Multi-Q: Multiple Queries Optimization Based on MapReduce in Cloud

With the explosion of data in the past decade, big data is becoming a research hotspot in the information field. Many cloud-based distributed data processing platforms have been proposed to provide efficient and cost effective solutions for big data query processing, such as Hadoop, Hive, Pig, etc. However, most of the current research works are focus on improving the performance of query processing based on the view of systematics while without considering the characteristics of queries themselves, such as the query similarity, which will cause large numbers of redundant computation, effect query execution efficiency, thus having an adverse impact on promotion of the multi-queries processing performance.
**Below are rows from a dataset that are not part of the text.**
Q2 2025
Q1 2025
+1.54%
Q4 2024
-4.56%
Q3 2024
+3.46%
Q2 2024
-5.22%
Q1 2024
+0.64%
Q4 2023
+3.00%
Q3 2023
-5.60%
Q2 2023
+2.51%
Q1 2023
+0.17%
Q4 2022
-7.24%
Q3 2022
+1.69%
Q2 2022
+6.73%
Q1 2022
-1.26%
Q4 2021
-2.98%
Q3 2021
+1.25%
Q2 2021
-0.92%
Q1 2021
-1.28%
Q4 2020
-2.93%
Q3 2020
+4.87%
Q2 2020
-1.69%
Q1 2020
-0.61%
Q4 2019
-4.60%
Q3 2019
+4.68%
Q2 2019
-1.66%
To solve this problem, in this paper, we propose a Multi-queries optimization framework based on MapReduce-oriented cloud environment (Multi-Q), which utilizes the dependence between multiple queries to realize query results reuse. Firstly, a cluster-based partition algorithm called CPA has been exploited to conduct the logic partition of the search range of query workload. Secondly, a multi-queries reuse dependence graph (MRDG) construction method on the basis of the cluster-based partition results has been presented to depict the dependence between the multiple queries. Finally, a Multi-Q processing algorithm based on Multi-Q Reuse Dependence Graph has been put forward to achieve the query results reuse and improve the overall query processing performance. We evaluate our approach by deploying Multi-Q based on Hadoop in a real cloud environment, called SEU-Cloud, and conducting extensive experiments based on the standard TPC-H. The result verifies that compared with Hive, the performance of improvement is approximately 39.3% by using our Multi-Q.